The request - Identify each line in the records below that contains the string "qSketchRegion", and copy those lines in full.

Exercise input -
################

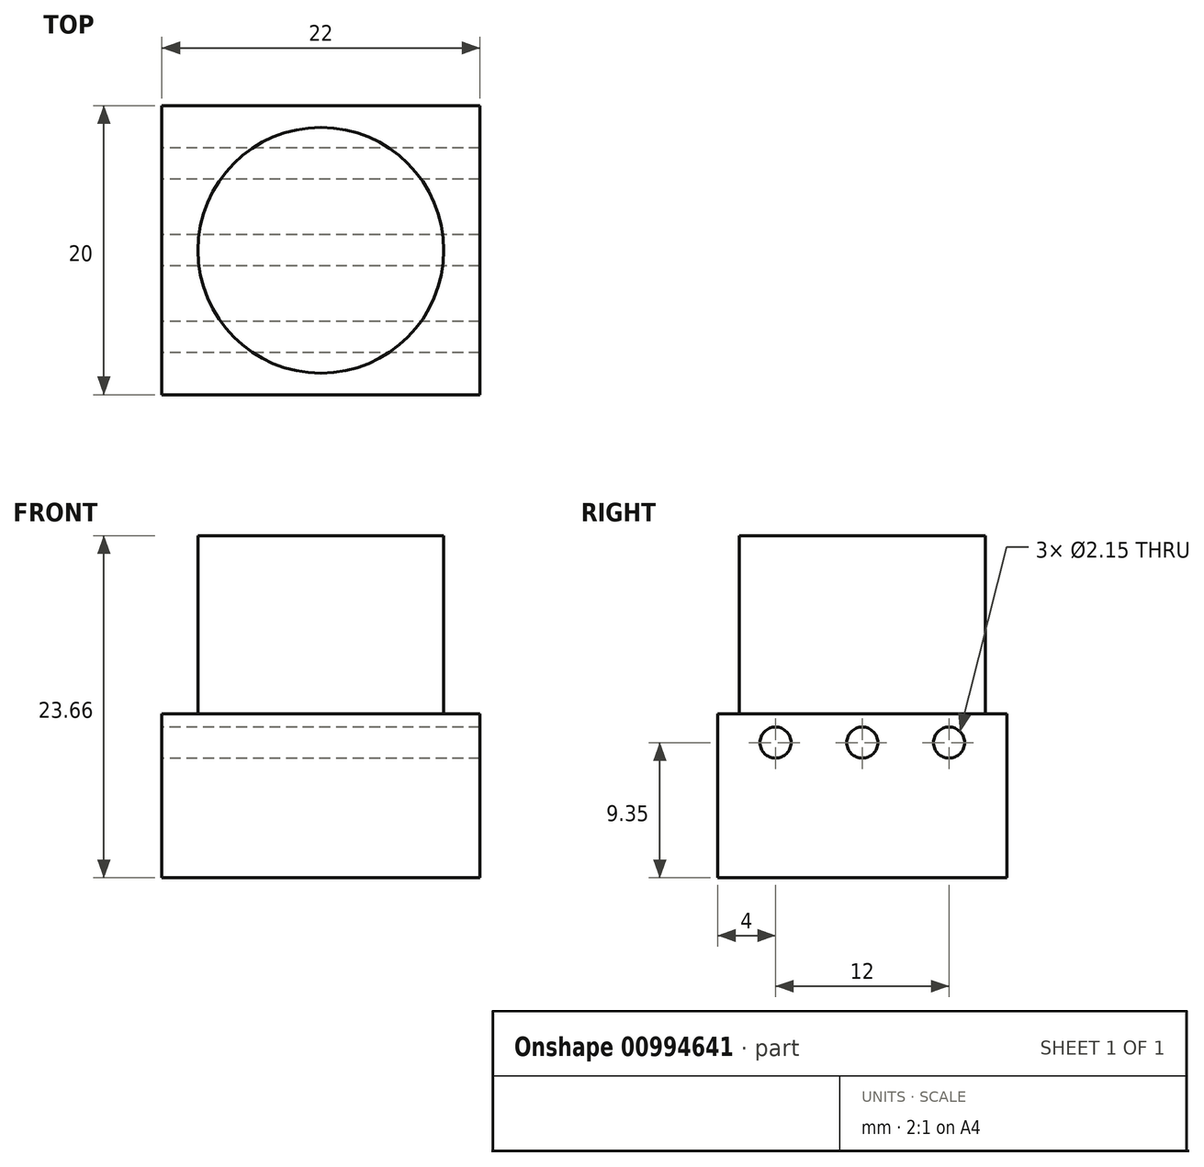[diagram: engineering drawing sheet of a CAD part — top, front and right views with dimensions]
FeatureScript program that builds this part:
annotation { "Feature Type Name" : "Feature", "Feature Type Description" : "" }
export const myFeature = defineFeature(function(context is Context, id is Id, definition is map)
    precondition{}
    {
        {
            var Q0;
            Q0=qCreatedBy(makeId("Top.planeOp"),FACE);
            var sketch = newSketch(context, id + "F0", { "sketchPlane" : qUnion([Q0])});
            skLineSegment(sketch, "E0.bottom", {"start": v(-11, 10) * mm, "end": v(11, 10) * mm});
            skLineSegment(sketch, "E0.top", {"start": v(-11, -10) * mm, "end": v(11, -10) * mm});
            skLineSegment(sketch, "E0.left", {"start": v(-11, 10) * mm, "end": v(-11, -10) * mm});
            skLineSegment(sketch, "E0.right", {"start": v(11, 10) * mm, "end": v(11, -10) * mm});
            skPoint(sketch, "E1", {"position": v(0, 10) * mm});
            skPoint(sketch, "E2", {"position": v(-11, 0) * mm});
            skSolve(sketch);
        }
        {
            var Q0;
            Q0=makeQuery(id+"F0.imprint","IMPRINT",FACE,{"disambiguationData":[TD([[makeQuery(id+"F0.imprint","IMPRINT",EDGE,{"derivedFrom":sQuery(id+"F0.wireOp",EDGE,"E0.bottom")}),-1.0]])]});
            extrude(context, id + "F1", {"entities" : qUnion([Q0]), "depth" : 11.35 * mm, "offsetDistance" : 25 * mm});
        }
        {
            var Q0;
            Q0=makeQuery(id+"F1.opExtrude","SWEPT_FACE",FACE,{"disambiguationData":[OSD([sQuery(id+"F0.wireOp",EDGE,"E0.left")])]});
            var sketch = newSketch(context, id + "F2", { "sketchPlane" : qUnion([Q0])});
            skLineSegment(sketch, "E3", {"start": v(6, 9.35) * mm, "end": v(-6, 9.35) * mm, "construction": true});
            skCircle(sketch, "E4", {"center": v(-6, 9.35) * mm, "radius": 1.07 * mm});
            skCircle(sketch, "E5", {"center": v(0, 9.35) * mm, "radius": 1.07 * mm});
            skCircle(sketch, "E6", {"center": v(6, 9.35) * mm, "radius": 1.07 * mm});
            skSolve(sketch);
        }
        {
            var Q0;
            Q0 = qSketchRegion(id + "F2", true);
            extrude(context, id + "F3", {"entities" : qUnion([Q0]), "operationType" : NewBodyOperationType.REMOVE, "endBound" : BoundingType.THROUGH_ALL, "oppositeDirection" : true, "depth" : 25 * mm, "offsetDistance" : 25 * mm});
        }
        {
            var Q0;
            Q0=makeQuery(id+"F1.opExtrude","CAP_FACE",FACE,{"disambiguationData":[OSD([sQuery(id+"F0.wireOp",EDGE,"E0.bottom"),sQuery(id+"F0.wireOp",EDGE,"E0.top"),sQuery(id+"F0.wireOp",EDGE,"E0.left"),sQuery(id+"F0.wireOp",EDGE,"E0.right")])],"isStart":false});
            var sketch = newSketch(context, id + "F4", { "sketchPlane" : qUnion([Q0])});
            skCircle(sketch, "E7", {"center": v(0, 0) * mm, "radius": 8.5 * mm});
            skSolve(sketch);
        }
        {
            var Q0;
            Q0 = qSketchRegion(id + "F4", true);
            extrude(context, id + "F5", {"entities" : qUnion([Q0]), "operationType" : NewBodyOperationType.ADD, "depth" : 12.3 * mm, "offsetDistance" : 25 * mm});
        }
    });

################

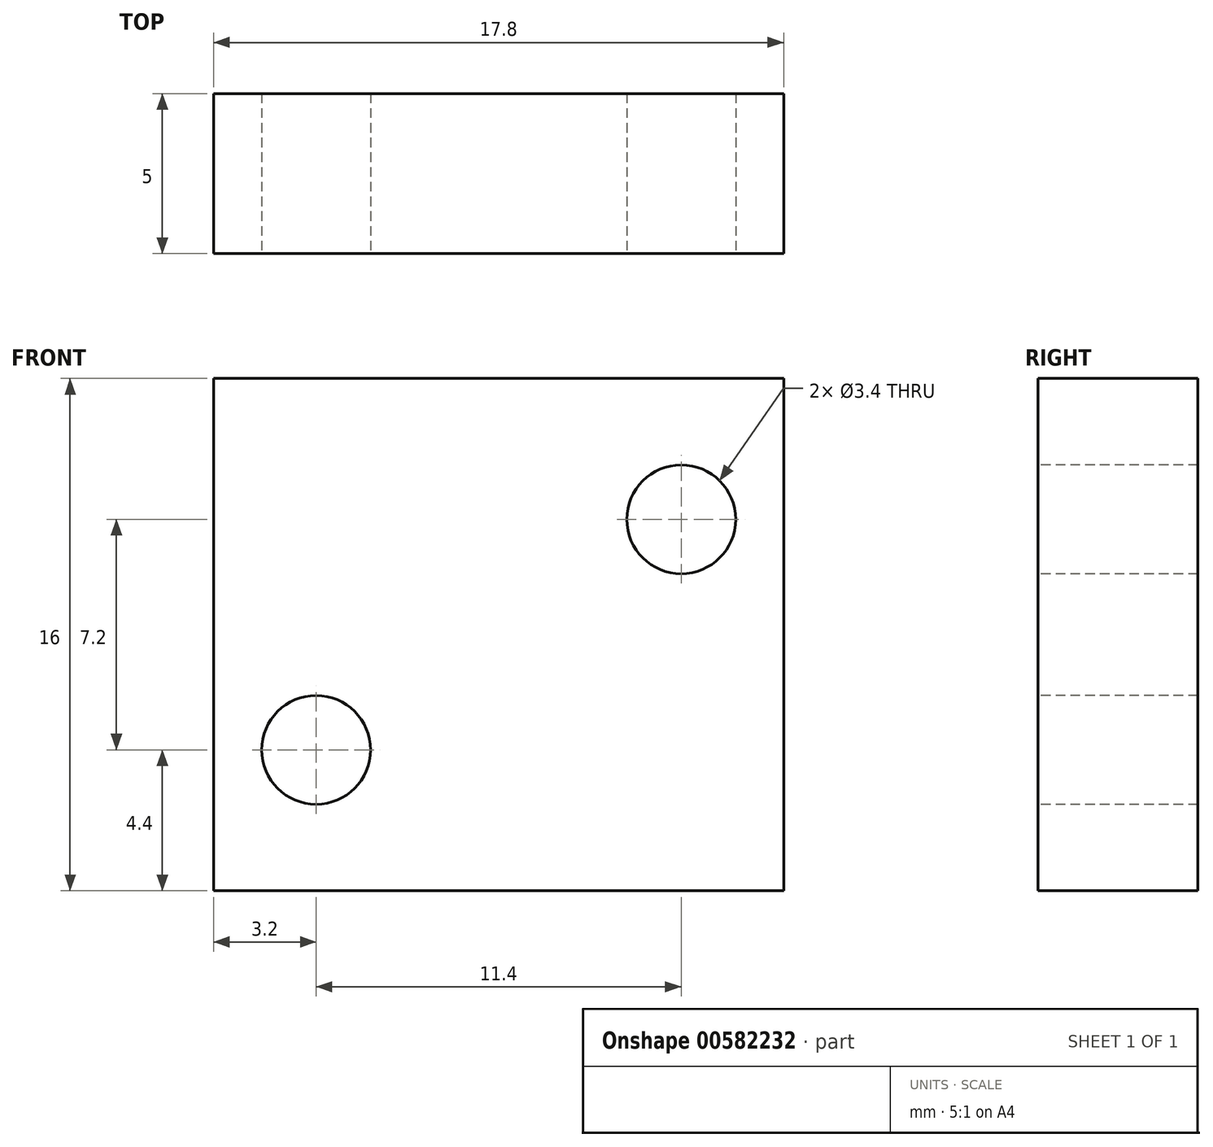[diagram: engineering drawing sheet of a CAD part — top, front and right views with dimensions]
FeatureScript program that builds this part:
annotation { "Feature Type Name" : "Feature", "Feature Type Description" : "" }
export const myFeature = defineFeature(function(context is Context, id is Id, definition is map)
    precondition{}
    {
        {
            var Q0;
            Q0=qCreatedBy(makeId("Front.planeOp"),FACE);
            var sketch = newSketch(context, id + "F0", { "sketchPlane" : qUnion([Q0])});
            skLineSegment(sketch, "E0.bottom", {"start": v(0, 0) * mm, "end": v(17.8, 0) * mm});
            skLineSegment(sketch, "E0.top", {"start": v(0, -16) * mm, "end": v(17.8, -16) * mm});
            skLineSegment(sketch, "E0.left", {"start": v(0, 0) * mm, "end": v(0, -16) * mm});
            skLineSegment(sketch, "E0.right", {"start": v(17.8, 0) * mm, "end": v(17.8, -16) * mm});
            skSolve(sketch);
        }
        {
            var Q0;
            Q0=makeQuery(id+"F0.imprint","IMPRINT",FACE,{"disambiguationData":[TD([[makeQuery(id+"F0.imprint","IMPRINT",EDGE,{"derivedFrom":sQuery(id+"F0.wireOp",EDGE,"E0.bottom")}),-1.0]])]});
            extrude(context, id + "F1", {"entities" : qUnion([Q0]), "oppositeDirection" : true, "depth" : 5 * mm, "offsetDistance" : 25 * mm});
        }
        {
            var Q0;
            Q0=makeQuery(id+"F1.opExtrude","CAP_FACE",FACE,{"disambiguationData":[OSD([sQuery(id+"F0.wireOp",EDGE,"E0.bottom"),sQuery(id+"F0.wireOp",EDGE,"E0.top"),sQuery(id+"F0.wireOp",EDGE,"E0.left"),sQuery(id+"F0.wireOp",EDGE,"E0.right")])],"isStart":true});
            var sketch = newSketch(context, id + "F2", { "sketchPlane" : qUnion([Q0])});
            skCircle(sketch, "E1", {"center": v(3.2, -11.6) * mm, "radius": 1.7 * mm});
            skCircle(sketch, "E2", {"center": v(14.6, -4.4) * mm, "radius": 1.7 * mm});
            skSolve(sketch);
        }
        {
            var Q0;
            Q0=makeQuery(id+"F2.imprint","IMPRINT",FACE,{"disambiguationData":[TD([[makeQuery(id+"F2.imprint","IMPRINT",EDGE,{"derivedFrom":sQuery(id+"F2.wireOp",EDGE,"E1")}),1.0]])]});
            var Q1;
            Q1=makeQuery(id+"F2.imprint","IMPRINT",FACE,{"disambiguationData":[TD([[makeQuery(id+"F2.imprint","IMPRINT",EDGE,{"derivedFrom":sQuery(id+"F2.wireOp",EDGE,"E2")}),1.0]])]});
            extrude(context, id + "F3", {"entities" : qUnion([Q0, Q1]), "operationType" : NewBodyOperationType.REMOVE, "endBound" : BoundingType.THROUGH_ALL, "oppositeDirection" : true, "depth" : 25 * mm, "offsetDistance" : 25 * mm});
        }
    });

################

Exercise output -
            Q0 = qSketchRegion(id + "F2", true);
            Q0 = qSketchRegion(id + "F4", true);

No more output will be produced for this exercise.